相談準備

弁護士のセカンドオピニオンを取るタイミングと方法|失礼にならない進め方

弁護士マップ編集部
4分で読める

セカンドオピニオンは「失礼」ではない

医療ではセカンドオピニオンが普及したが、法律の世界ではまだあまり浸透していない。「今の弁護士に失礼では」と遠慮して、結果的に不本意な決着を受け入れてしまう依頼者も少なくない。
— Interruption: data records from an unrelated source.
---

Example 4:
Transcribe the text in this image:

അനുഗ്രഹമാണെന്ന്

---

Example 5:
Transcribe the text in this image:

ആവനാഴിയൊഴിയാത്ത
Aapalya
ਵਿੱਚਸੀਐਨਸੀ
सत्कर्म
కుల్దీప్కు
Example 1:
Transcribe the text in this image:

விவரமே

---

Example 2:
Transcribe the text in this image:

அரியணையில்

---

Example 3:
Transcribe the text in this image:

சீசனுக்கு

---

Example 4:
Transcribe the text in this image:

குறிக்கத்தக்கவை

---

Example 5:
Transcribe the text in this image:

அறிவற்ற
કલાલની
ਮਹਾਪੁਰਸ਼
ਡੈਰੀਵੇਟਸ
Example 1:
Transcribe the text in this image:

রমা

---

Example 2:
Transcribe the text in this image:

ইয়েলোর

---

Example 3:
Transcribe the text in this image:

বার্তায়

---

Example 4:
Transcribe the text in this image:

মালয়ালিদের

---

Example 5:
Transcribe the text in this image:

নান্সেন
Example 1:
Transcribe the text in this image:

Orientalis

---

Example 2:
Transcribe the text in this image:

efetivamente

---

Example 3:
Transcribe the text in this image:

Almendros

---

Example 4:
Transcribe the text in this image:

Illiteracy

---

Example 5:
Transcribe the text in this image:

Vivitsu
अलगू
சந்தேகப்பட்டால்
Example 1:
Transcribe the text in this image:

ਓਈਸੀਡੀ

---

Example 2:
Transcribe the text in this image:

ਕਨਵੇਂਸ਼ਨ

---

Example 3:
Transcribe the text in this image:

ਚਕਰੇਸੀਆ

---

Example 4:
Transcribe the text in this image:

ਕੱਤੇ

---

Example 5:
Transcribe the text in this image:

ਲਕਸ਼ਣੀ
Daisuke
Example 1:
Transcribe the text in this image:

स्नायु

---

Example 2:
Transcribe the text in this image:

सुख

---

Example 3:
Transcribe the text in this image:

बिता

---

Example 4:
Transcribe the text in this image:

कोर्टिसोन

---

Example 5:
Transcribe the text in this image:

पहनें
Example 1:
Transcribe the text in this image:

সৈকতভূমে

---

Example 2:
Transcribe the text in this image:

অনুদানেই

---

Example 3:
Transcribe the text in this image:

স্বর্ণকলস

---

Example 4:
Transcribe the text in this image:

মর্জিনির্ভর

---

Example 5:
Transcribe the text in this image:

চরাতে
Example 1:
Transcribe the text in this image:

しかしセカンドオピニオンは依頼者の正当な権利だ。むしろ、重要な局面で第二の意見を取ることは、賢明な判断と言える。

こんな時はセカンドオピニオンを検討すべき

1. 方針に納得できない

「このまま和解するしかない」と言われたが、判決を目指したい。

「示談金はこの金額が相場」と言われたが、本当にそうか。

2. 連絡が取れない・説明が不十分

連絡が返ってこない。質問しても「任せてください」で具体的な回答がない。

進捗報告が半年以上ない。

3. 想定外の費用請求

契約書にない追加費用を請求された。

「事案が複雑化した」として報酬の増額を求められた。

4. 判決・和解案に違和感

提示された和解案が、自分の感覚とかけ離れている。

判決前に「勝てる見込みは低い」と急に言われた。

5. 大きな節目の前

遺産分割協議書の署名、離婚調停の合意、事業承継の契約書……後戻りできない決定の前。

「弁護士変更」と「セカンドオピニオン」は別

混同しがちだが、以下の違いがある:

セカンドオピニオン弁護士変更
目的現在の方針の妥当性を第三者に評価してもらう担当弁護士を切り替えて案件を引き継がせる
現在の弁護士継続解任
費用相談料のみ(数千円〜1万円)着手金が改めて発生する可能性
タイミングいつでも重大局面では難しい

セカンドオピニオンは情報収集の手段、弁護士変更は関係の再構築。まずはセカンドオピニオンから始めるのが合理的だ。

セカンドオピニオンの取り方(5ステップ)

ステップ1:同じ分野の別弁護士を探す

現在の弁護士が離婚案件なら、離婚に詳しい別の弁護士を探す。弁護士検索で絞り込める。

ステップ2:初回相談を予約

「セカンドオピニオンを希望」と事前に伝える。嫌がる弁護士は少ない。初回相談は無料〜1万円程度が多い。

ステップ3:現状を整理して持参

  • 依頼内容と経緯のメモ
  • 現在の弁護士からの書面(受任通知・契約書・最新の書面など)
  • 相手方からの書面
  • これまでの費用の領収書
  • 不安点・確認したい点のリスト

ステップ4:率直に意見を聞く

「現在の方針は妥当か」「他にどんな選択肢があるか」「費用感は適正か」。遠慮せず具体的に

ステップ5:結果を判断

  • セカンドオピニオンと同じ方針なら → 現在の弁護士に自信を持って任せる
  • 異なる意見で納得 → 現在の弁護士に説明を求める、または変更を検討

現在の弁護士には伝えるべきか

原則、伝えなくてよい。セカンドオピニオンは依頼者の権利で、報告義務はない。

ただし以下のケースは相談することがある:

  • セカンドオピニオン側で書類を見せる必要がある場合
  • 方針変更を正式に依頼したい場合
  • 関係を続けたい前提で率直に話したい場合

伝える場合も「信頼していないわけではない。大事な局面なので念のため」程度で十分。誠実な弁護士なら理解してくれる。

セカンドオピニオンを嫌がる弁護士は要注意

「他の弁護士に相談するな」「情報を外に出すな」と強く言う弁護士は、何か隠している可能性がある。依頼者には情報を開示する権利がある。

こうした反応をされた場合、逆にセカンドオピニオン(あるいは弁護士変更)の必要性が高まる。

よくある質問

Q. セカンドオピニオンで別の見解が出たら、自動的に変更すべき?

A. いいえ。判断の幅があるのが法律。最終的に「自分の方向性」を決める材料にする。両者の意見を比較して、自分で選ぶ。

Q. 費用はどれくらい?

A. 初回相談30分〜1時間で 5,000〜10,000円が相場。無料相談の事務所もある。

Q. 守秘義務は大丈夫?

A. 弁護士には秘密保持義務がある。セカンドオピニオン側の弁護士も同じ。安心して話してよい。

まとめ

セカンドオピニオンは賢い依頼者の常識だ。失礼どころか、自分の人生の重要局面を守るための正当な権利

納得できない局面があったら、まずは相談に行く。現在の弁護士には伝えなくてもいい。費用も1時間1万円程度で、納得感を買える安い投資だ。